Wil van der Klift
Marxisten definiëren de huidige kapitalistische crisis als een systeemcrisis met als oorzaak overproductie van goederen en overaanbod van kapitaal. We moeten daarbij aantekenen dat er ook meningsverschillen bestaan tussen de diverse marxistische 'scholen' en stromingen, maar die onderlinge verschillen zijn veelal minder groot dan tussen marxisten en theoretici van andere (liberale, etc) stromingen.
Marxisten spreken echter niet voor niets van politieke economie. Daarmee wordt de onverbrekelijke band van economie en politiek tot uitdrukking gebracht. Aan de basis van de meeste ontwikkelingen in de 'bovenbouw' (politiek, cultureel, staatsrechtelijk, sociaalpsychologisch, etc) staan echter de werkelijke economische ontwikkelingen (onderbouw). Ook al is de relatie tussen boven- en onderbouw niet statisch en rechtlijnig, het is altijd noodzakelijk om het verband te zoeken tussen politieke, culturele, historische, staatsrechtelijke, sociaalpsychologische en andere analyses met onderzoek naar de daadwerkelijke economische ontwikkelingen. Eigenlijk is geen enkele analyse toereikend die dat verband niet legt.
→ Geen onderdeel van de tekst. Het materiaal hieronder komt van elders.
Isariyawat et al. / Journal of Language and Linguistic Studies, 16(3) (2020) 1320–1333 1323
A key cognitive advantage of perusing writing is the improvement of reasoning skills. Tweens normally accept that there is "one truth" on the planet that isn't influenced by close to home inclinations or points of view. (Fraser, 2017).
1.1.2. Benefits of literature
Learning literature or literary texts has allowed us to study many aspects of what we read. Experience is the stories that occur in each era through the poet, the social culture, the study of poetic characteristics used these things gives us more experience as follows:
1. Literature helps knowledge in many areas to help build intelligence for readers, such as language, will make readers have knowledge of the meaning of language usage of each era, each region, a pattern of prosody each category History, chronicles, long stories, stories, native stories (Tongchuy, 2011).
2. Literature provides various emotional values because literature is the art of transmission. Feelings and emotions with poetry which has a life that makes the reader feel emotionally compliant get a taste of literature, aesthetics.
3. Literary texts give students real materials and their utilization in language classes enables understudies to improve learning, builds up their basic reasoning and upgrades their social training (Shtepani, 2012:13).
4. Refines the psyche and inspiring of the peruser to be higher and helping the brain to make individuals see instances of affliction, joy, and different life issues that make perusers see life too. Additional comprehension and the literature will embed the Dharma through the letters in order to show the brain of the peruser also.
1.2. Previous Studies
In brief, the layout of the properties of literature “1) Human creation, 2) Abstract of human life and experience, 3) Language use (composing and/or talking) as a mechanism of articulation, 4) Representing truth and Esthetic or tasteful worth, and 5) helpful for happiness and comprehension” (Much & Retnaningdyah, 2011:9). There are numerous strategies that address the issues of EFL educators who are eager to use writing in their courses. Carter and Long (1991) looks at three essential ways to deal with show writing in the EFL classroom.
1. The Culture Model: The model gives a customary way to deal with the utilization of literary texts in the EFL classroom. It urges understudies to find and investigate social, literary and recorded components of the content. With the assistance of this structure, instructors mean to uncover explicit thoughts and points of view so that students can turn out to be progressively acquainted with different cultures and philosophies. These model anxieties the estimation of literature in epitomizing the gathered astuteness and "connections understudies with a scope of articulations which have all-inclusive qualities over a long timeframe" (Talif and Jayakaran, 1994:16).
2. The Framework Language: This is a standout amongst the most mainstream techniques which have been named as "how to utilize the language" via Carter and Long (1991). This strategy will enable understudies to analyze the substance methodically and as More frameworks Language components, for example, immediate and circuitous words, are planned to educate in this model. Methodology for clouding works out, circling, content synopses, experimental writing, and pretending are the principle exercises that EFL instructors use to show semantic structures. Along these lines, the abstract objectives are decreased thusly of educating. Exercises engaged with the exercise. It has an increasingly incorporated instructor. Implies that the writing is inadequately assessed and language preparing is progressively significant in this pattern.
Het wemelt op dit moment van culturele, historische en sociaalpsychologische analyses over de oorzaken van de huidige westerse kapitalistische systeemcrisis. Het meest toereikend zijn de analyses nog die de oorzaken zoeken in de snelle globalisering. De globalisering van het kapitaal heeft geleid tot veel en grote verschuivingen in machtsposities, tot indrukwekkende schaalvergroting en tot voortdurend nieuwe mondiale verhoudingen.
Belangrijk daarbij is de vaststelling dat met name de grote mondiale industriële en kapitalistische spelers zich steeds meer hebben losgemaakt van hun thuishavens. Ook al hebben ze op papier nog vaste standplaatsen, in de praktijk flitsen hun belangen in steeds snellere vaart over de aardbol. Minstens is niet meer makkelijk duidelijk te maken hoe het grote mondiale financierskapitaal - het industriekapitaal en financieel kapitaal in één onderneming - zich daadwerkelijk verhoudt tot de landen waar zijn hun (traditionele) vestigingsplaats hebben of hadden. Veel multinationals beschikken over hoeveelheden kapitaal die veel groter zijn dan het bbp van menig (middel)groot land! De politiek-economische sturing in de wereld vindt daarom steeds meer plaats vanuit de kantoren van die mondiaal opererende kolossen en niet vanuit de verschillende politieke centra in de natiestaten. Hun macht wordt nog versterkt door gezamenlijke lobbygroepen.
Op grote schaal vindt mondiaal herinvestering van (flits)kapitaal plaats. Outsourcing van industriële bedrijvigheid is ook aan de orde van de dag en golft intussen heen en weer over de wereld op zoek naar de plekken die de meeste winst opleveren. Daarvoor worden soms, omwille van goedkopere arbeidskosten, zelfs de modernste en meest productieve fabrieken opgegeven, zoals nu bij Phillip Morris. Het kapitaal wordt - niet in de laatste plaats om belastingtechnische redenen - verspreid over de wereld in 'belastingparadijzen'.
De reactie van (de bevolkingen in) de nationale staten is er een van twijfel, weerstand, onmacht, kortzichtig eigenbelang en vervreemding. Kortom alleen door de globalisering als uitgangspunt te nemen ontstaan er voldoende mogelijkheden om de (ingewikkelde) mondiale economische ontwikkelingen te verbinden aan de politieke ontwikkelingen in de afzonderlijke natiestaten. En dat zal moeten, want geen enkel land staat los van de mondiale ontwikkelingen en de mondiale ontwikkelingen worden uiteindelijk bepaald door de nationale gebeurtenissen. Philip Morris is geen plaatselijke of nationale, zelfs geen Europese zaak. De arbeidersklasse moet steeds de verbanden leggen met de mondiale kapitalistische ontwikkelingen om een juiste analyse te kunnen maken.